## Aim of the task
Going line by line through the records below, count those with the word "Museum" and give only the count.

## Entries provided
◇ ◇ ◇ ◇ ◇

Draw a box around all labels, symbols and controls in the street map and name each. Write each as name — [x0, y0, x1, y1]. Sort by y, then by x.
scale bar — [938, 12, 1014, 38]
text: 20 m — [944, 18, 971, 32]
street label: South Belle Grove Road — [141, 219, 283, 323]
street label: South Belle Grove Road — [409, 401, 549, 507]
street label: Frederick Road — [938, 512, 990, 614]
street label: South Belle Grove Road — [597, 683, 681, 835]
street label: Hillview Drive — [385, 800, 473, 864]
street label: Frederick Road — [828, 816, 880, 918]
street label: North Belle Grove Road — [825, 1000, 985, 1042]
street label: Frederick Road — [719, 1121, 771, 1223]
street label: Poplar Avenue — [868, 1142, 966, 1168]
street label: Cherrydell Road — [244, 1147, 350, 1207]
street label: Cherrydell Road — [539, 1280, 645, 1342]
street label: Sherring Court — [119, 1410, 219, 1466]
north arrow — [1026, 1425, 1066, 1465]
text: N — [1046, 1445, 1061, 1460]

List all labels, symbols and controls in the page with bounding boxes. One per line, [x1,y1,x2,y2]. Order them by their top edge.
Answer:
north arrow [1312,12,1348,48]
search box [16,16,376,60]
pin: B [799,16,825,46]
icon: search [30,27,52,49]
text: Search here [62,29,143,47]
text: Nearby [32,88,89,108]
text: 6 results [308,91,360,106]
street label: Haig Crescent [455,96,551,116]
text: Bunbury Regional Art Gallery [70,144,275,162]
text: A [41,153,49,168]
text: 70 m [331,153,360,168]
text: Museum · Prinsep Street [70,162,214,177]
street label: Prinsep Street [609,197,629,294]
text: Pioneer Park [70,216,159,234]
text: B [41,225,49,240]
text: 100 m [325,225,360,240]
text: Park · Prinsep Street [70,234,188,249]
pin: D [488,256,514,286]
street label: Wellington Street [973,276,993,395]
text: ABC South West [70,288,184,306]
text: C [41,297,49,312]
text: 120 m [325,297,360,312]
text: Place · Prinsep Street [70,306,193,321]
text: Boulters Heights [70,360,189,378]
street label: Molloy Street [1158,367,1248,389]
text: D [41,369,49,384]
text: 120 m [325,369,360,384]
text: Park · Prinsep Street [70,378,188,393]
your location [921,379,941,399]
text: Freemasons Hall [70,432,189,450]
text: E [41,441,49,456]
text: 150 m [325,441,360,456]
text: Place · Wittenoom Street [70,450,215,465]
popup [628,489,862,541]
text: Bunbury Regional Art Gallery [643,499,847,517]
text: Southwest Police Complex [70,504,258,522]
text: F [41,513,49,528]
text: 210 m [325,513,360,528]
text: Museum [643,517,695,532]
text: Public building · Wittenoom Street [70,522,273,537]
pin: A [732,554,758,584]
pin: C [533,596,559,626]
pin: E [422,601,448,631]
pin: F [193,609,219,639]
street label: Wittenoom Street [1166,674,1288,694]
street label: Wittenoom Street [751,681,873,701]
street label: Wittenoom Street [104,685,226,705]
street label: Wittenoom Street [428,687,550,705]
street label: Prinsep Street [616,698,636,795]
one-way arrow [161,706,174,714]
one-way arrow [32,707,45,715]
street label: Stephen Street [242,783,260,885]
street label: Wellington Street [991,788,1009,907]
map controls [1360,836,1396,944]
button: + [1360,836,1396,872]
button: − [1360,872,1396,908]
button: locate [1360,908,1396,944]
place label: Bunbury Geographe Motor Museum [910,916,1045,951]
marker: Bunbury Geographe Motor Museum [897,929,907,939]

◇ ◇ ◇ ◇ ◇

## Answer section
4